Monday, August 14, 2017

Why Aren't Comics About The American West Popular In America? Part II



From Bob Boze Bell’s Big Bad Book of Bad Diary Entries
July 25, 2017

   I sent out a call to my history gang back in the States to help me understand why European comics and graphic novels are still celebrating and buying graphic novels about the American West and in the U.S. it's a dead letter deal.

   But before we get to that, I have been attempting to read my German comics and they do this crazy mash-up with their native tongue and American Western slang from movies, to wit:

 
A typical German-Western graphic novel word balloon mashup:
"Hauptsache, du lasst meine kinder in Rume, Bastard!"

The Top Secret Writer's Take On Why Europe
Still Gets The Wild West

   "Those folks take the long view on history (since they really have a history as opposed to our 200 years) and with the exception of WWII are pretty much over it all. They have had so many colorful heroes and villains that they don't sit in lofty moral judgements over their ancestors (no banning of images of Cavaliers or Roundheads in England). Hell, when Napoleon is your national hero how can you get upset over Custer and the American Indian Wars. Plus, thanks to Buffalo Bill, they remain captivated by the American West.
Paul Andrew Hutton

A striking German graphic novel cover by Xavier Dorison and Fabien Nury.

American Comic Book Writer And Editor,
Jeff Mariotte Weighs In

   "The heyday of Western comics in the US ran from the 40s into the early 60s.
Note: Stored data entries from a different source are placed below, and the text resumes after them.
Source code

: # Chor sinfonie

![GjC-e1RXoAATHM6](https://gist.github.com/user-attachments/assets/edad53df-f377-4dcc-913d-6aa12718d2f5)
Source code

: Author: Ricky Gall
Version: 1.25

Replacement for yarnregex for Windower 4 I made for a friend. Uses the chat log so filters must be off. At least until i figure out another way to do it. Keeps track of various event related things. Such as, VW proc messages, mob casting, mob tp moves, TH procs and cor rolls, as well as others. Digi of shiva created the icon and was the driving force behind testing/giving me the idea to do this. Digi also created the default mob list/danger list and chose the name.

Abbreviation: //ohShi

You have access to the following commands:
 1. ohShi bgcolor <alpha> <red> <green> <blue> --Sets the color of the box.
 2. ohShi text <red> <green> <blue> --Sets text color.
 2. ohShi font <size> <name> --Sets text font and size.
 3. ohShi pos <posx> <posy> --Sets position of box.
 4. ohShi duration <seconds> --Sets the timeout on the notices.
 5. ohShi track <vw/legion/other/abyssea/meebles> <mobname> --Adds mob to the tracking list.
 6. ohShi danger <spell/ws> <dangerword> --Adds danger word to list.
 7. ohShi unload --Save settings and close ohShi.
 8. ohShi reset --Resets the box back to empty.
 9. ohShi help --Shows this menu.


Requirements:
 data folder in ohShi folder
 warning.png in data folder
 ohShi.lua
By the late 60s, the revisionist history vogue was going strong. I'm not putting down that revisionism--in many cases, it was just telling the story more accurately--but it served to de-mythologize the Old West for a lot of people. Anti-heroes were big, too, so the heroic western characters we grew up with were relegated to the backseat. Think about the western movies of those days--for every Butch & Sundance or Jeremiah Johnson, there was a Little Big Man, Missouri Breaks, and the Altman's Buffalo Bill & The Indians movie discussed in the current True West.

   "That didn't happen so much in Europe. Their cultures are old enough that they've probably already dealt with their revisionists. When I was a kid in France in the early 1960s, everyone I met assumed my family were cowboys. To correct that impression, I told them I was from Chicago, which changed their assumption to gangsters. We attended an event around '63 or '64 called--if memory serves--"Trois Jours a l'Americain," which purported to be a recreation of American life, but it was almost all cowboys and Indians.
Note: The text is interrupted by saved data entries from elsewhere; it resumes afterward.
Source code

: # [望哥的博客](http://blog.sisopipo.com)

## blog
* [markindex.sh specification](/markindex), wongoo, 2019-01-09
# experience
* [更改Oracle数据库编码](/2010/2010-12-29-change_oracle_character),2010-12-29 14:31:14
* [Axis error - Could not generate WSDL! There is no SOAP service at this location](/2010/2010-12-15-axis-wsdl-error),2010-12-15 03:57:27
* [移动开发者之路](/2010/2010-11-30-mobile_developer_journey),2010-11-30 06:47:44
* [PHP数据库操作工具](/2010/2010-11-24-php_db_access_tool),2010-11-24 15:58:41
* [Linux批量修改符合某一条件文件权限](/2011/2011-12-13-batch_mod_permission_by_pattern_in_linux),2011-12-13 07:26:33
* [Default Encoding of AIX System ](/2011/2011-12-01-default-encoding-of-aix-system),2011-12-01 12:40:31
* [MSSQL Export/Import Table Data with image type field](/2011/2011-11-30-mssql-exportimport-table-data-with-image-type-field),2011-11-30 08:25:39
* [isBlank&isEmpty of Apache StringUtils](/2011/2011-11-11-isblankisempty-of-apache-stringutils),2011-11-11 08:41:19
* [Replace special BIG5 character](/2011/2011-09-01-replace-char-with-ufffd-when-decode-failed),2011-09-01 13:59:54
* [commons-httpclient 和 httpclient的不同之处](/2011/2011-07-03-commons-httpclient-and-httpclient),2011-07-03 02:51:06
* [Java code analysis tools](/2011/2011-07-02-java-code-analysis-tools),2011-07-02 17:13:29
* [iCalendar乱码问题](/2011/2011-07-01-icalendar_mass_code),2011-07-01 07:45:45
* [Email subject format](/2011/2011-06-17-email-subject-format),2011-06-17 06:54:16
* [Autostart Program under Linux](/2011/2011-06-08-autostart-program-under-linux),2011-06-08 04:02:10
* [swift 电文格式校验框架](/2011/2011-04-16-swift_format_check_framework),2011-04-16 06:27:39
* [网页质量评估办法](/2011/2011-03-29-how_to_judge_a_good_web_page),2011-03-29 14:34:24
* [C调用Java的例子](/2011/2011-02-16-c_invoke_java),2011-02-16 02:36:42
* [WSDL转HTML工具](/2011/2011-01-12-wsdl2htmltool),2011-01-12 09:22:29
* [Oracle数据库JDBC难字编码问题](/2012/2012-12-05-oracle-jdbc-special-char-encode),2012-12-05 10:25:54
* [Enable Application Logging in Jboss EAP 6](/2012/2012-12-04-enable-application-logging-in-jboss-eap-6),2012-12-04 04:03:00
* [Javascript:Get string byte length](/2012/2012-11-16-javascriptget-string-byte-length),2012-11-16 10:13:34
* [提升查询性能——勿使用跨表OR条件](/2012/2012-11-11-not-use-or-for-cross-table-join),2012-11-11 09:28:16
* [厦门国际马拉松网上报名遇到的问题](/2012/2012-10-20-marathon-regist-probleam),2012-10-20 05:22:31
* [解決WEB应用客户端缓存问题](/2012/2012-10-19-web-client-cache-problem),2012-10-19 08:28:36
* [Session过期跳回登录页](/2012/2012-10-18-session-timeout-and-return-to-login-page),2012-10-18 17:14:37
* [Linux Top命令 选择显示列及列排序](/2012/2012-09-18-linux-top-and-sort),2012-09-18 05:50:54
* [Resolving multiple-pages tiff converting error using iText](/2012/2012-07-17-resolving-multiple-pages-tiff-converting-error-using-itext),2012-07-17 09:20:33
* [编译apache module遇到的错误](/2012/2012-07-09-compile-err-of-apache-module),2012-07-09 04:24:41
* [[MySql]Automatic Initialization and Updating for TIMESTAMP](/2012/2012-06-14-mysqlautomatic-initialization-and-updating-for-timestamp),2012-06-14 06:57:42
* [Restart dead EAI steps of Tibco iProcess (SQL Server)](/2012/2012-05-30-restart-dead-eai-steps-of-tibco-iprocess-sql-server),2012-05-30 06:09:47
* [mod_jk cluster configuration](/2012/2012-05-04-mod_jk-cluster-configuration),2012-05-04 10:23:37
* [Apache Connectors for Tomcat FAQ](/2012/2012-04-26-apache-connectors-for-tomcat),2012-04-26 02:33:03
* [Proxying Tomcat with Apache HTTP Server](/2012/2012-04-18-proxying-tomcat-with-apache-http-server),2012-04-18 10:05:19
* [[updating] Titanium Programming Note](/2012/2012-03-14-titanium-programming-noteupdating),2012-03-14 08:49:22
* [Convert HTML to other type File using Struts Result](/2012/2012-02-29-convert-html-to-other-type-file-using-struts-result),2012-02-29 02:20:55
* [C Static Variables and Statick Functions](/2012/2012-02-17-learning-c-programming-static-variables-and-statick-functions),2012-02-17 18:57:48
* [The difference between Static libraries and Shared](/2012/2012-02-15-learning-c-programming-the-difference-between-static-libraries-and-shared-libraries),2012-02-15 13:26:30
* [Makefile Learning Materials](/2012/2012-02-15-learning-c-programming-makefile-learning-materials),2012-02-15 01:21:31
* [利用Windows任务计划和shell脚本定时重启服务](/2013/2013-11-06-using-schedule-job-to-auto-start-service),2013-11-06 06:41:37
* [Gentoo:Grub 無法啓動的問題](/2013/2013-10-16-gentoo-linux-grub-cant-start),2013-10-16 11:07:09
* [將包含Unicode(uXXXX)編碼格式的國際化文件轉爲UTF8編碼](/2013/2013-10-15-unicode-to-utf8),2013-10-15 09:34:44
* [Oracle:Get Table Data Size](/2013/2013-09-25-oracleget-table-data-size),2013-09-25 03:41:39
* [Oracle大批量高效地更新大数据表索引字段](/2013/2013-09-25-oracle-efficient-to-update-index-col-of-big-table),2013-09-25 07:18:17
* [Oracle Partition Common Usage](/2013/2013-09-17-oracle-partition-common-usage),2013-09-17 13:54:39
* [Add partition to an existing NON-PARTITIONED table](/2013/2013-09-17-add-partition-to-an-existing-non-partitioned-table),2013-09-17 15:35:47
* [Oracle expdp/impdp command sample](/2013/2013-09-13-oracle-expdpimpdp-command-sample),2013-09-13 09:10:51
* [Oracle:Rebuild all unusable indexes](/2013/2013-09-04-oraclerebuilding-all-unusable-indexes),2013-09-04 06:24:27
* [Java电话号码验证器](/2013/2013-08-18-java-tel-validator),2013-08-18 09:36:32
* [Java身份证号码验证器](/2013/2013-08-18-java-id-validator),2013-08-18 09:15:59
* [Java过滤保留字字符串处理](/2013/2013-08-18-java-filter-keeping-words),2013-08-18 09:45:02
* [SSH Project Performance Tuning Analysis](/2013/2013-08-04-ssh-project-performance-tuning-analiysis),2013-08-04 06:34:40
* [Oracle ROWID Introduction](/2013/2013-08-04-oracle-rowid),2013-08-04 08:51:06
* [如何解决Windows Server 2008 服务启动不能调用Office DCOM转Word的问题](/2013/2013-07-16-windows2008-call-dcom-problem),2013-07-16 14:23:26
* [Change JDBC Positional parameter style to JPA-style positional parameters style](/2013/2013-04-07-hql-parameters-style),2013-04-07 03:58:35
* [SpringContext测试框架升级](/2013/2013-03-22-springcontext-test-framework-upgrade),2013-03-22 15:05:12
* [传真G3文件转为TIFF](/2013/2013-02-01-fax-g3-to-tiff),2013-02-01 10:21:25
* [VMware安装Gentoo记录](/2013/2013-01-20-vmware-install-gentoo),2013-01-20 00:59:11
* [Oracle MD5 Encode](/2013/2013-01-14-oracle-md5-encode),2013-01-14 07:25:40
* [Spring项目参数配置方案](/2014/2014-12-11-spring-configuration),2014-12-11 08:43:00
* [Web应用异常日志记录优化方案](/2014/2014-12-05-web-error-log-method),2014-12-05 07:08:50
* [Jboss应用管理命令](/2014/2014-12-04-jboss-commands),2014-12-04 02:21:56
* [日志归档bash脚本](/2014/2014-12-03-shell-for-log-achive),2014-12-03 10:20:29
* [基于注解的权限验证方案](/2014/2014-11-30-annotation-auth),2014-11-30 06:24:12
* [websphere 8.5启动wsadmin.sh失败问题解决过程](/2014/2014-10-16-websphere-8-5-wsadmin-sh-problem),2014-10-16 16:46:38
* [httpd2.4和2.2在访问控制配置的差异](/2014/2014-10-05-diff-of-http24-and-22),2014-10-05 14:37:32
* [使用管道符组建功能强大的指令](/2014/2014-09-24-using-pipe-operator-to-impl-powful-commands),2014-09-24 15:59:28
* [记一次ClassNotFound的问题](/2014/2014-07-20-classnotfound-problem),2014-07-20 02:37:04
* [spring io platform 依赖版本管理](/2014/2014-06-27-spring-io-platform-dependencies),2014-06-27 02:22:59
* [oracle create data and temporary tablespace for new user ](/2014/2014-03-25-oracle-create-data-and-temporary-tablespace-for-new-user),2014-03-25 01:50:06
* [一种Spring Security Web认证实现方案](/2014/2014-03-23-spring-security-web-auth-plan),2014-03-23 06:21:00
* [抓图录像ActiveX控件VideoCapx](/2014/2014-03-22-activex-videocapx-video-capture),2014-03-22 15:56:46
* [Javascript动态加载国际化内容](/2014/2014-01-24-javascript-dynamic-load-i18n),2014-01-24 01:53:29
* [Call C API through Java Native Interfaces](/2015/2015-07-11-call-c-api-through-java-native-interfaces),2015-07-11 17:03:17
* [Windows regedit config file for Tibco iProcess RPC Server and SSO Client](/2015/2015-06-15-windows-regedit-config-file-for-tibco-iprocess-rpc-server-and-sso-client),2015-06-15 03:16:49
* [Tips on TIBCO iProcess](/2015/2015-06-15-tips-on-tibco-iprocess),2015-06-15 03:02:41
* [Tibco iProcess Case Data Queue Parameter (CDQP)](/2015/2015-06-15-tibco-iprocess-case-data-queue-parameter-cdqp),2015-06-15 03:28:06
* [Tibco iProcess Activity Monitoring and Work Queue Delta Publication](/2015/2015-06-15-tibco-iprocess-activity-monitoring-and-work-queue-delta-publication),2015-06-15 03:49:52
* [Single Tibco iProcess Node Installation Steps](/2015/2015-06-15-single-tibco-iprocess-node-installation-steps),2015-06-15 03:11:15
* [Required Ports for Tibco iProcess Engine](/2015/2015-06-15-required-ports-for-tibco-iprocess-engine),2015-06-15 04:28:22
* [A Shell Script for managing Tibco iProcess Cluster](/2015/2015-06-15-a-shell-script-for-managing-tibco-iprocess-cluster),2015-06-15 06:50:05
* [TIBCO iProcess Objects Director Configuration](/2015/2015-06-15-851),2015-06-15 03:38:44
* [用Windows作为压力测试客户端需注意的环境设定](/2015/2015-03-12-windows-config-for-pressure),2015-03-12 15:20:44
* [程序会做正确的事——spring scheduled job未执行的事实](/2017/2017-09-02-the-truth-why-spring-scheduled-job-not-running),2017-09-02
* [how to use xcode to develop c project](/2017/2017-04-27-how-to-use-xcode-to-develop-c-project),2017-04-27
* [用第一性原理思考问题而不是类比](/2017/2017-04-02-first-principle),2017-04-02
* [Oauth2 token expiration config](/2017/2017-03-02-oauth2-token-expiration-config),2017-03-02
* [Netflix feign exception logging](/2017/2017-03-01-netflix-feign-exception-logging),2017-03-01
An In-din Miss Kitty from the German series, Der Stern Der Wuste.

   "When I lived in Germany in the early 70s, there were still plenty of Western comics (and other genres--it wasn't just Westerns that disappeared here, but also romance and horror and medieval, etc.; the lack of Westerns was notable because they had been such a big part of the market for so long, but superheroes were already taking over). In any given week, you could find Western movies playing in German theaters. Not very good ones, but the mythology still lived over there.

   "It wasn't just comics, either. Think how prevalent TV Westerns were into the mid-60s. By the early 70s, how many were left? But we're talking comics, here, so I digress.

   "Comics boomed in the late '80s-early '90s, but that boom was almost entirely superhero-driven. By the time I created Desperadoes at Image Comics in '97, there were no major-publisher Westerns on the market (and if there were any in the small presses, they were well hidden).

   "Now fast-forward 20 years. The people making comics are mostly in their 20s and 30s. When they grew up, comics were all superheros, all the time. Sadly, most of the creators in the comics biz don't have much frame of reference outside of comics, and when they do it's usually movies and TV. Nobody who came of age after the mid-'60s had the experience of seeing Westerns as a big part of the comics market. And to exacerbate that, the sale of comics shifted from newsstands to specialty stores during that same era--the early 70s and beyond.

   "Since Desperadoes, there have almost always been one or two Westerns on the market here, and there continue to be now. But those are outliers, with marginal sales at best. Nobody's getting rich writing Western comics in the US. Desperadoes always did pretty well overseas. It had multiple translations, and I got fan mail from France, Spain, Germany, Italy, Wales, etc. Here in the US, though, it was always touch-and-go.

   "So my operating theory is basically this: In the US, we de-mythologized the Old West, which made it harder to sell heroic stories in that setting. And we know what today's West is like. In Europe, the mythical West remains a more universal image of what the American West was and is than it does here, whereas comics about contemporary American superheroes dealing with contemporary American situations are of less immediate interest than they are here.
Jeff Mariotte

   "Because too much focus placed on too few historical events. We need new definitions and new stories."